Mas, o que desejo dizer é que a zoada toda sobre a questão do preconceito racial precisa ser melhor considerada, se assim me permite. Se, por dois anos, não houve ator, atriz ou outro profissional negro que não merecesse a indicação, não vejo necessariamente isso como uma prova de racismo, menosprezo etc. Aliás, de certa forma as piadas levadas a cabo pela organização e pelo apresentador pontuam isso. Eu, não vejo que os negros efetivamente não tenham espaço no cinema americano, e não é de hoje. Bem, mas é uma opinião.

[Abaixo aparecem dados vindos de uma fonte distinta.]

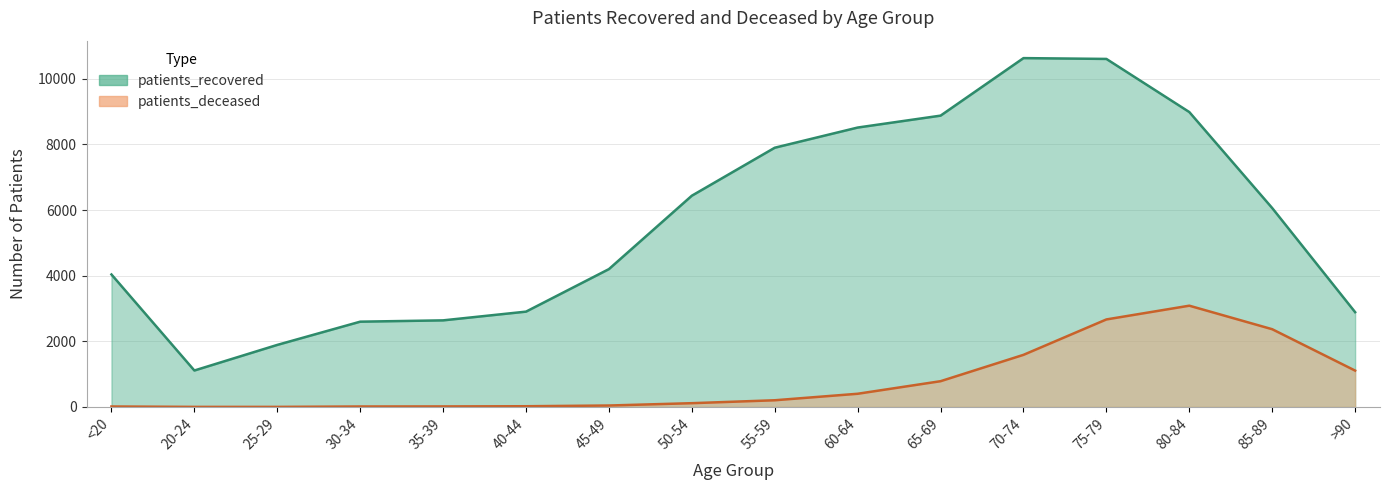

Which series has the largest total across all categories?

patients_recovered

Com relação ao cinema estrangeiro, ou seja o cinema não falado em inglês, também acho que o tema deve ser pontuado com alguma luz, afinal, Hollywood precisou se curvar aos outros cinemas e abrir uma janela, pequena de fato, para premiar produções de outras partes do mundo. Nas prévias, o número de participantes até já aumentou (pouco, mas aumentou). No final, claro, cinco filmes de todo o mundo não inglês é pouco, mas não custa lembrar de que o prêmio é da indústria do cinema americano e não uma premiação dos outros cinemas. Acho válido. Até porque nos outros campos, em especial do cinema artístico, engajado, comprometido, existem uma infinidade de festivais espalhados pelo mundo, com destaque para aqueles que fazem a cabeça e os corações dos cinéfilos: Berlim, Veneza e Cannes.
Cordialmente,
Paulo Antunes
Outro e-mail: pauloantunes@uol.com.br
Prezado,
ResponderExcluirGostei do seu Blog. Parabéns! Penso em criar um também para falar de cinema. Tenho feito meus comentários em minha página do Facebook, mas lá a coisa é um tanto complicada porque também publico outros temas de meu interesse, coisa que não pretendo fazer com o Blog, que também é uma mídia que conta com mais discrição, seriedade, serenidade e proteção.
Assim, se for possível gostaria de obter algumas dicas de como viabilizar o referido Blog, quem já tem pode ajudar muito.
Atenciosamente,
Paulo Antunes
Outro e-mail: pauloantunes@uol.com.br
Obrigado pelos seus comentários. Quanto ao blog pretendo lhe escrever a respeito.